--- Task statement ---
Please pick out and copy every line of the material below that contains the string "groot". Case counts.

Dataset Start Marker

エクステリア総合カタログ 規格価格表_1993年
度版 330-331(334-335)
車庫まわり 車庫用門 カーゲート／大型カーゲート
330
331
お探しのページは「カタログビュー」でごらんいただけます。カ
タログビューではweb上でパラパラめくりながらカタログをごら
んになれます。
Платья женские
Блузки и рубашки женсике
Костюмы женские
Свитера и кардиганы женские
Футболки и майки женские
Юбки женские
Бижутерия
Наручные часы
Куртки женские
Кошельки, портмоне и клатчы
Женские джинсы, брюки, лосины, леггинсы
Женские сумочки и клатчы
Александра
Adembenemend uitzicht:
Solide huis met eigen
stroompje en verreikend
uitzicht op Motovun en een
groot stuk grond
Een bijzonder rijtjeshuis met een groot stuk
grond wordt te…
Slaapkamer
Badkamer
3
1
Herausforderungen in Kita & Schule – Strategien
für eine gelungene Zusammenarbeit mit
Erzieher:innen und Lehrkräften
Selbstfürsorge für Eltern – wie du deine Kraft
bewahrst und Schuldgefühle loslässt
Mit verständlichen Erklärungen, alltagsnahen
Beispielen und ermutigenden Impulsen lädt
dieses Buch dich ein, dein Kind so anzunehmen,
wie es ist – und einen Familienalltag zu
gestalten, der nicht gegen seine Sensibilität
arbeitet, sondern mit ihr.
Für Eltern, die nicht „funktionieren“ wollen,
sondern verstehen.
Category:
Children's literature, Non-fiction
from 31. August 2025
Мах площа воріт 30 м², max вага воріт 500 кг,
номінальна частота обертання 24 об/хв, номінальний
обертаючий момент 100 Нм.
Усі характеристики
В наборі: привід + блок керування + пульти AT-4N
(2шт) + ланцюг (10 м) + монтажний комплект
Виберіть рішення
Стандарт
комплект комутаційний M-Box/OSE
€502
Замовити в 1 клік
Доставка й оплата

Dataset End Marker

--- Task result ---
groot stuk grond
Een bijzonder rijtjeshuis met een groot stuk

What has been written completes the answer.